Il indique que la COVID-19 a frappé le commerce mondial après une année 2019 déjà médiocre, au cours de laquelle le commerce maritime mondial a encore perdu de son dynamisme face à l’intensification des tensions commerciales.
Parmi ces tensions, on peut citer celles survenues entre la Chine et les États-Unis, les incertitudes autour du Brexit, les plaintes déposées par plusieurs pays contre les droits de douane indiens, le différend commercial entre le Japon et la Corée et les tendances générales au protectionnisme. Le rapport estime que les tarifs douaniers additionnels nés des tensions entre la Chine et les USA ont entrainé une réduction en volume du commerce maritime de 0,5 % en 2019.
Voici d'autres faits et chiffres importants décrivant le commerce maritime mondial en 2019 :
- Le commerce du minerai de fer a diminué pour la première fois en 20 ans, de 1,5 %, en raison de perturbations telles que l'effondrement du barrage de Vale au Brésil combiné au cyclone Veronica en Australie.
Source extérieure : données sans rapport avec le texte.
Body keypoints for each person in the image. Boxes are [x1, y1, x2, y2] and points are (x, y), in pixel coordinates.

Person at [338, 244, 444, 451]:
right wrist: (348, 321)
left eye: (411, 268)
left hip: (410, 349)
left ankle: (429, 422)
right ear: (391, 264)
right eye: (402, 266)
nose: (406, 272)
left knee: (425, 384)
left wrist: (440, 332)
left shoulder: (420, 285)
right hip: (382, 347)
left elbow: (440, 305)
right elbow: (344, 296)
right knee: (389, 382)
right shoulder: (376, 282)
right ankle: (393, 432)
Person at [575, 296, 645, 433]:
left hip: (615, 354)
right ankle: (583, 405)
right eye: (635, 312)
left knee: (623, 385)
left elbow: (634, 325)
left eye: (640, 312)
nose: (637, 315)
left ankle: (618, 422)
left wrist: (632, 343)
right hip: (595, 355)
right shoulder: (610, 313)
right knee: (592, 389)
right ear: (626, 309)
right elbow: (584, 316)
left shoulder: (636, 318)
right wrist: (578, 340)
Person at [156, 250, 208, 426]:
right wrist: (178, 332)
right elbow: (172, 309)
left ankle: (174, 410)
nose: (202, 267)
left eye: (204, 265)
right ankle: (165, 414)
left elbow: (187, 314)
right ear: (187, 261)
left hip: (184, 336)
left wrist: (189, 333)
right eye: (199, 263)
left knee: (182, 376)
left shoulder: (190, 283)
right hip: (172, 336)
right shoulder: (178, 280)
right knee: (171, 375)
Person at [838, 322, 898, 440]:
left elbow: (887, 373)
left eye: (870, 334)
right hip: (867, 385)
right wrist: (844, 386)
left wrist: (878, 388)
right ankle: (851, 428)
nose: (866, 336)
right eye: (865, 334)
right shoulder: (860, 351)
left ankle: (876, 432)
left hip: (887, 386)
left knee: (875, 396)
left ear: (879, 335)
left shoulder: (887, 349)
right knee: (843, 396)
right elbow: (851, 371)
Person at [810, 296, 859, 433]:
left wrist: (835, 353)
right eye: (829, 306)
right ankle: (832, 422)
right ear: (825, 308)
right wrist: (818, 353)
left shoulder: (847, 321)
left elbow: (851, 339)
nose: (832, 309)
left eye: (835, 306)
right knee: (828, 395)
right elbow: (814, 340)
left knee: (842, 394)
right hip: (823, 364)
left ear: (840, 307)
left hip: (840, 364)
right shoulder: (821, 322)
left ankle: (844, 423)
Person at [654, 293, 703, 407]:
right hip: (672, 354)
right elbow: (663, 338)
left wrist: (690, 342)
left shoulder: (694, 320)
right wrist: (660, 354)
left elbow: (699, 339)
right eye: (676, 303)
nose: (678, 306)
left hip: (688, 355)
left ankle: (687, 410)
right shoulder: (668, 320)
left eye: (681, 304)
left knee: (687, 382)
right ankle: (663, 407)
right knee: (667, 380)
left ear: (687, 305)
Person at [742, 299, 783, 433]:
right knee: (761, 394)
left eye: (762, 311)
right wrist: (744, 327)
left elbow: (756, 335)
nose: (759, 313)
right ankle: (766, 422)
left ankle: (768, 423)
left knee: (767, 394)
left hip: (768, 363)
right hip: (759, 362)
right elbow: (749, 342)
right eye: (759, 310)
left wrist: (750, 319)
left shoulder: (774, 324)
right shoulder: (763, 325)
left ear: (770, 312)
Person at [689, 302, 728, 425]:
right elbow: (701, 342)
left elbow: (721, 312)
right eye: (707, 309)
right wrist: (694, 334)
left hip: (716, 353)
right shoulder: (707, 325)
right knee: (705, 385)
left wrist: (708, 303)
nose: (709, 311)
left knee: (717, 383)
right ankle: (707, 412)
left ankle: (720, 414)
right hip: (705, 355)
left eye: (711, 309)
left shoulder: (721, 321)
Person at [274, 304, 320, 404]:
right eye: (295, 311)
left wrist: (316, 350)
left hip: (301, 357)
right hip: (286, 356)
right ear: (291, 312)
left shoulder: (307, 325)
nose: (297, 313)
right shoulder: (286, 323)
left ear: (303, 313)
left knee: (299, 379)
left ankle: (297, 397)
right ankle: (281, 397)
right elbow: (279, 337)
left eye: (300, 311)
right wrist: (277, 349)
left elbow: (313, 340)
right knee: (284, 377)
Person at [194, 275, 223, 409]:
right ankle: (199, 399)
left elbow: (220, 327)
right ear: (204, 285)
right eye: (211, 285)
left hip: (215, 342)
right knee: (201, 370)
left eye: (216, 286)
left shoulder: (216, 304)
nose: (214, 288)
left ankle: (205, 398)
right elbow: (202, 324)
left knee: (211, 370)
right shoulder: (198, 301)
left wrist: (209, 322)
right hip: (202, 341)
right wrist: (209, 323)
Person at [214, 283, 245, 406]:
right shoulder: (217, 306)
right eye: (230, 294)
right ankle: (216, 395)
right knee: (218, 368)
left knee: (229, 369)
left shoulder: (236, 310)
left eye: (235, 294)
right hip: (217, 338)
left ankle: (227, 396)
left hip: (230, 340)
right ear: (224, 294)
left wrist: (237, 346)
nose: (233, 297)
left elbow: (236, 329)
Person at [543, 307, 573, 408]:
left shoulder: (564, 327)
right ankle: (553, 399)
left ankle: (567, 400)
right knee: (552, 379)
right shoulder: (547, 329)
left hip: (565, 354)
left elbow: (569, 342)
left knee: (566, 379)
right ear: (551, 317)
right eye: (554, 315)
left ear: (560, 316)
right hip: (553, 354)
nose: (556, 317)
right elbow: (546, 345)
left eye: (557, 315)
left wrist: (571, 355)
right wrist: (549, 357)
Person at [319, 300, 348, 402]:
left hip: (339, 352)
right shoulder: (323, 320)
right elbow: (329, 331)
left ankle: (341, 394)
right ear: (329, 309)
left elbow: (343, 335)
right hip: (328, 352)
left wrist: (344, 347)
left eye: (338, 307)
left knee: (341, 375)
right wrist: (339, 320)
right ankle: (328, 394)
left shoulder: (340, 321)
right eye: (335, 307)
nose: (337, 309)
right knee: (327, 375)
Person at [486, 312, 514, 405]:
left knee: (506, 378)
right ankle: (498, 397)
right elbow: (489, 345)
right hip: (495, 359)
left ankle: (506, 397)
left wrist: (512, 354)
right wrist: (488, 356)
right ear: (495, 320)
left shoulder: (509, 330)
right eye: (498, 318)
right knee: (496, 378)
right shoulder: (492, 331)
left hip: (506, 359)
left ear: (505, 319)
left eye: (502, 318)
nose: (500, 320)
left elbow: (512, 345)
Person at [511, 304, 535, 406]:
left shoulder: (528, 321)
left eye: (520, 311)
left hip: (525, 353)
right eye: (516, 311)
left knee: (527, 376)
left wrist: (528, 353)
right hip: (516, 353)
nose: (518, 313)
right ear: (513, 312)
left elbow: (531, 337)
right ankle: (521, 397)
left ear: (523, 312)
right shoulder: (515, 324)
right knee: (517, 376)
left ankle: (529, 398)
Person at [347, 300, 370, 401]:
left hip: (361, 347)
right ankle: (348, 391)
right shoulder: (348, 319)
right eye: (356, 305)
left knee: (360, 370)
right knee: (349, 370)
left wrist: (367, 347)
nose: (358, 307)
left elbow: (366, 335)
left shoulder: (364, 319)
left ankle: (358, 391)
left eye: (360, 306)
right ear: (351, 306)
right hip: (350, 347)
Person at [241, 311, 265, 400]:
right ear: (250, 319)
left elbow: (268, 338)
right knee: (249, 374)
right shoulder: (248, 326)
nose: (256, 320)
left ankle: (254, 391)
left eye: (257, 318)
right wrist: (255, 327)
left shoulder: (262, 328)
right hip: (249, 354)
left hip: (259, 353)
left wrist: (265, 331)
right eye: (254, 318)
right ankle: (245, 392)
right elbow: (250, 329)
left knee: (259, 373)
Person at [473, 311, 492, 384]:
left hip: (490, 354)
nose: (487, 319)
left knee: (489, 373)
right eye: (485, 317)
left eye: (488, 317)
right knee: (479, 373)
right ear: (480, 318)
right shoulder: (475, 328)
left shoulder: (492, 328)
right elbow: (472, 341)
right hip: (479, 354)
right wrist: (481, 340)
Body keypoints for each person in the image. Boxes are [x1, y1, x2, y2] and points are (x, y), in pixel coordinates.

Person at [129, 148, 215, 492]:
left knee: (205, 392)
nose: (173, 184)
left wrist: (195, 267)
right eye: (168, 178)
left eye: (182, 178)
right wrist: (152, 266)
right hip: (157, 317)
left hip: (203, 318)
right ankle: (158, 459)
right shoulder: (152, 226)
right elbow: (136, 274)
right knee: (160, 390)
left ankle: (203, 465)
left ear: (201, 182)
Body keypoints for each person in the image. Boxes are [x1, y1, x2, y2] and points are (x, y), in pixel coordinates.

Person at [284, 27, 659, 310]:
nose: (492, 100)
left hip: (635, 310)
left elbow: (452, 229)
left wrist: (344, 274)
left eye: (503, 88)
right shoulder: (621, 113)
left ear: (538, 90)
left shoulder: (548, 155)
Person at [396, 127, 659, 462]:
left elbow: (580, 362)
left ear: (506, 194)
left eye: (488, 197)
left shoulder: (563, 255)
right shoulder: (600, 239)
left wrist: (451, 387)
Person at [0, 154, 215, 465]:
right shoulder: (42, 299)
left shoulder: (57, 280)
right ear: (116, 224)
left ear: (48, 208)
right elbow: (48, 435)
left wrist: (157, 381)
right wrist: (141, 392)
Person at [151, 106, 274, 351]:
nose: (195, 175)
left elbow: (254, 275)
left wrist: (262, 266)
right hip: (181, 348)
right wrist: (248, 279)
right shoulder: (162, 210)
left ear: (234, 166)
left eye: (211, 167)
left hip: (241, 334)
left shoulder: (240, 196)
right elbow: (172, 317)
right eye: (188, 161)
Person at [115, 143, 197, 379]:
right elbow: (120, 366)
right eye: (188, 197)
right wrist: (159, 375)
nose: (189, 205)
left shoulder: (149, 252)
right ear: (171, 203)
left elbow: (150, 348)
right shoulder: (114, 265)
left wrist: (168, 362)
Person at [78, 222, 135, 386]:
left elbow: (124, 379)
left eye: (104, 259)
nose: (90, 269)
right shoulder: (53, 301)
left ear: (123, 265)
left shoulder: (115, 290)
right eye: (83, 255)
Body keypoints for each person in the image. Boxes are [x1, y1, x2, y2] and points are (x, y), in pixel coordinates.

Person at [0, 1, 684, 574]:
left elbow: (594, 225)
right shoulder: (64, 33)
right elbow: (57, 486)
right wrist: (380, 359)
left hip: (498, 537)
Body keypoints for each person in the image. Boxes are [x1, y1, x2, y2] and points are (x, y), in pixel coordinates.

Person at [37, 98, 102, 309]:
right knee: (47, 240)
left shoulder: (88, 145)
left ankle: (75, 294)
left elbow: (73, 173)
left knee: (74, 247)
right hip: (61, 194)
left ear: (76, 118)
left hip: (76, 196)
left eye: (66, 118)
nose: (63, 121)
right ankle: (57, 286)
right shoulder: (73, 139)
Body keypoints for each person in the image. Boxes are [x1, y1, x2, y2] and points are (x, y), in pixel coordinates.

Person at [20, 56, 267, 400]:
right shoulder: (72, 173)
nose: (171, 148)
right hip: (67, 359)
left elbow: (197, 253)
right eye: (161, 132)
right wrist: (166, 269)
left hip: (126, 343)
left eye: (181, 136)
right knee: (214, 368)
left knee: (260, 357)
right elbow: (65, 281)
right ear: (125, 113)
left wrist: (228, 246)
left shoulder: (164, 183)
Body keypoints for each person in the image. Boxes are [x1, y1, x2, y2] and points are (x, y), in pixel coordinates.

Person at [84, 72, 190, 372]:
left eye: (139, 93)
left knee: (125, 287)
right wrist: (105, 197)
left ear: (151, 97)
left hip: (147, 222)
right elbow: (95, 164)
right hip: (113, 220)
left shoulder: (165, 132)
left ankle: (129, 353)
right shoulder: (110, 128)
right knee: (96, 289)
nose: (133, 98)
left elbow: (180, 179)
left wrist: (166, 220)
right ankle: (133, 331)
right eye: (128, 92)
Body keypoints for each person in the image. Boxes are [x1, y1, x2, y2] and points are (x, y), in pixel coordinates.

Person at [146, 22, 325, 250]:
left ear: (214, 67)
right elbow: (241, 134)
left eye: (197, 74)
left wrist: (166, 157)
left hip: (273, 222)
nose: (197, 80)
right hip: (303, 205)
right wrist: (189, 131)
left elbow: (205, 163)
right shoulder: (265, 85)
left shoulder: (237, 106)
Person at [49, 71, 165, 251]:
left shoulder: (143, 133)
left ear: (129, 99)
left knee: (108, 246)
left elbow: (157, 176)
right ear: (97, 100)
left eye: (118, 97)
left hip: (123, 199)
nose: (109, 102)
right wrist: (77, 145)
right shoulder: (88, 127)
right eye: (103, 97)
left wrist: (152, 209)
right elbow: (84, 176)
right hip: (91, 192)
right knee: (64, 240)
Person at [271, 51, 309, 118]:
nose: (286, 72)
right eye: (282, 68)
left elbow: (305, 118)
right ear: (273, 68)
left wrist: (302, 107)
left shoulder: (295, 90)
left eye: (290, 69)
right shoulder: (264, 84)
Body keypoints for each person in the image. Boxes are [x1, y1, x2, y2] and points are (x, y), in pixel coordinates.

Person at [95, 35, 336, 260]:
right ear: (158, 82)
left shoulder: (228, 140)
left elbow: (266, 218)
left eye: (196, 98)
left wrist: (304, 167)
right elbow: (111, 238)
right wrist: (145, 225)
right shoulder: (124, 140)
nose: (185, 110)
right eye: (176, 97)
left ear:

- Le Brésil dépasse les États-Unis et devient le premier exportateur mondial de céréales par voie maritime.
- En mars 2020, on estimait que 20 % du commerce mondial de produits intermédiaires manufacturés provenait de Chine, contre 4 % en 2002.
- Le déploiement de grands porte-conteneurs augmente souvent le coût total du transport tout au long de la chaîne logistique. La capacité du plus grand navire porte-conteneurs a augmenté de 10,9 %, mais ce sont principalement les transporteurs qui bénéficient des économies d'échelle offertes par les grands navires, alors que les ports et les prestataires de transport terrestre n’en profitent pas systématiquement.
- Les ports sont de plus en plus intéressés par le renforcement des connexions avec leurs arrière-pays pour se rapprocher des chargeurs. Ainsi ils sécurisent des volumes de marchandises supplémentaires en attirant de nouveaux clients, conformément à la tendance de ces dernières années en faveur de solutions centrées sur les ports.
- La Chine, la Grèce et le Japon restent les trois premiers pays propriétaires de navires en termes de capacité de transport de marchandises, représentant 40,3 % du tonnage mondial et 30 % de la valeur de la flotte mondiale.
- Le Liberia, les îles Marshall et le Panama restent les trois premiers pavillons d'immatriculation, en termes de capacité de transport et de valeur de la flotte immatriculée. Au 1er janvier 2020, ils représentaient 42 % de la capacité de transport et 33,6 % de la valeur de la flotte.
- Les pavillons de l'Iran, de Taïwan (province de Chine) et de la Thaïlande ont enregistré les plus fortes augmentations en termes de tonnage de port en lourd. Le nombre de navires battant pavillon iranien a quadruplé sous la pression des sanctions qui ont amené plusieurs registres à retirer les pavillons de navires impliqués dans le transport des volumes associés à l’Iran.